"You make your decision and I'll make mine." - Anti-vaxxer
No.
If you make a decision to dye your hair pink, that is rightfully your decision to make. If you decide to drive a 1957 DeSoto automobile, that too is rightfully your decision to make. However, if you decide to drive that DeSoto through red lights and in the wrong directions on One Way streets, those are NOT your rightful decisions to make. You would be subject to arrest.
If you were infected with tuberculosis, you would NOT have the right to step aboard a crowded elevator and risk transmitting your disease to other elevator passengers. You could be subject to quarantine. Similarly, if you choose to promote exposure of me or my loved ones to infectious and possibly lethal disease as in COVID-19, that too is NOT your rightful decision to make.

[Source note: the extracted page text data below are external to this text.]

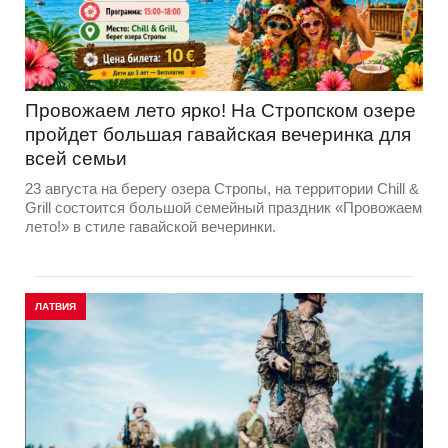
Провожаем лето ярко! На Стропском озере
пройдет большая гавайская вечеринка для
всей семьи
23 августа на берегу озера Стропы, на территории Chill &
Grill состоится большой семейный праздник «Провожаем
лето!» в стиле гавайской вечеринки.
ЛАТВИЯ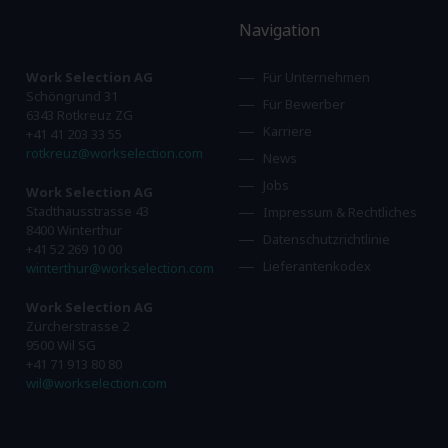
Navigation
Work Selection AG
Für Unternehmen
Schöngrund 31
Für Bewerber
6343 Rotkreuz ZG
Karriere
+41 41 203 33 55
rotkreuz@workselection.com
News
Jobs
Work Selection AG
Stadthausstrasse 43
Impressum & Rechtliches
8400 Winterthur
Datenschutzrichtlinie
+41 52 269 10 00
Lieferantenkodex
winterthur@workselection.com
Work Selection AG
Zürcherstrasse 2
9500 Wil SG
+41 71 913 80 80
wil@workselection.com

COVID-19 caused the recent death of H. Scott Apley, GOP politician from Texas, age 45, who stood in ardent opposition to vaccination, falsely espousing among other things that vaccines don't work and writing to a former Baltimore health commissioner: “You are an absolute enemy of a free people,”.
Please see:
https://www.washingtonpost.com/nation/2021/08/05/texas-gop-leader-antimask-antivax-dies-covid/
By all appearances, Mr. Apley, still young from my perspective, brought about his own demise and took steps which jeopardized others including those whom he undoubtedly held dear.
This is tragedy, absolute, avoidable and needless tragedy in every sense of that word.
I earnestly hope that you will live to see your next birthday, the birthday after that and many more beyond. Please do all that you can to make that happen.
I look forward to having a piece of birthday cake.